Channel News Asia/November 25, 2004

Seoul -- Badges depicting North Korean leader Kim Jong-Il, a key symbol of his personality cult, are disappearing from peoples' chests in the communist country.

South Korea's Unification Ministry confirmed that lapel badges of Kim are no longer being worn by North Koreans travelling from the Stalinist state to China on official business.

In the past, they wore either a badge portraying Kim or a similar badge portraying his father, the Stalinist state's founder Kim Il-Sung who died in 1994.

"North Koreans travelling to and from China who formerly wore the badge of either Kim Il-Sung or Kim Jong-Il on their chests, have stopped wearing the Kim Jong-Il badge," Unification Ministry spokeswoman Yang Jong-Hwa told AFP, citing an internal report from the ministry's information analysis bureau.

"They are wearing only the Kim Il-Sung badge."

Ten years after his death the elder Kim is still revered in North Korea where he is frequently described as president for eternity.

But the pervasive personality cult built around his son appears to be shrinking.

Reports of the disappearing lapel badges follow recent confirmation that Kim Jong-Il's portraits have vanished from key sites visited by foreigners in Pyongyang.

The Unification Ministry is still analyzing the nature and significance of these changes, Yang said.

Media reports in South Korea said the phasing-out of the Kim Jong-Il badges was widespread and affected business people, diplomats and other North Koreans who come into contact with foreigners.

"We learned recently that North Koreans at the country's foreign missions and trading companies, as well as those guiding foreigners inside the North are not wearing the Kim Jong-Il badges," an unnamed Seoul official told the Seoul-based JoongAng Ilbo.

The official said Kim Jong-Il himself ordered the Mansudae Art Studio, the North's main producer of propaganda materials, to stop manufacturing his badges late last year.

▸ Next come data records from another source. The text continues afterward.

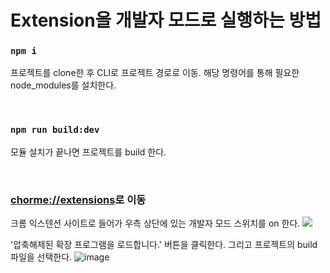 # Extension을 개발자 모드로 실행하는 방법

### `npm i`

프로젝트를 clone한 후 CLI로 프로젝트 경로로 이동. 해당 명령어를 통해 필요한 node_modules를 설치한다.

<br>

### `npm run build:dev`

모듈 설치가 끝나면 프로젝트를 build 한다.

<br>

### [chorme://extensions](chrome://extensions/)로 이동

크롬 익스텐션 사이트로 들어가 우측 상단에 있는 개발자 모드 스위치를 on 한다.
<img src="https://user-images.githubusercontent.com/24693833/140236263-0e9f837f-5c73-48cf-ba94-f30a80b23b92.png">

'압축해제된 확장 프로그램을 로드합니다.' 버튼을 클릭한다. 그리고 프로젝트의 build 파일을 선택한다.
![image](https://user-images.githubusercontent.com/24693833/140236489-6820db82-f354-46e8-b0cf-8763f61fe232.png)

He said North Koreans were told to take off their Kim Jong-Il badges for the commemoration of the 10th anniversary of Kim Il-Sung's death in July this year.

The apparent downsizing of the Kim cult of personality has led to speculation that changes may be taking place in the power structure of the tightly controlled communist country.

But Chinese Vice Foreign Minister Wu Dawei on Wednesday said the Stalinist state was stable and big changes were not imminent.

"The politics are stable, the economy is developing and the leaders are thinking seriously about economic reform," Wu Dawei told a briefing in Beijing as he described his September visit to Pyongyang.

Choson Sinbo, run by the pro-Pyongyang General Association of Korean Residents in Japan, said the measures reflected the "noble will of General Kim Jong-Il who wants to hold up only President Kim Il-Sung aloft."

Analysts said it it is virtually impossible to confirm exactly what is going on inside the secretive nation.

Kim's portraits have long been ubiquitous in homes, offices and public buildings across North Korea, where they have hung prominently beside a picture of his late father.

The junior Kim took power when his father, who founded the hermit nation, died in July, 1994.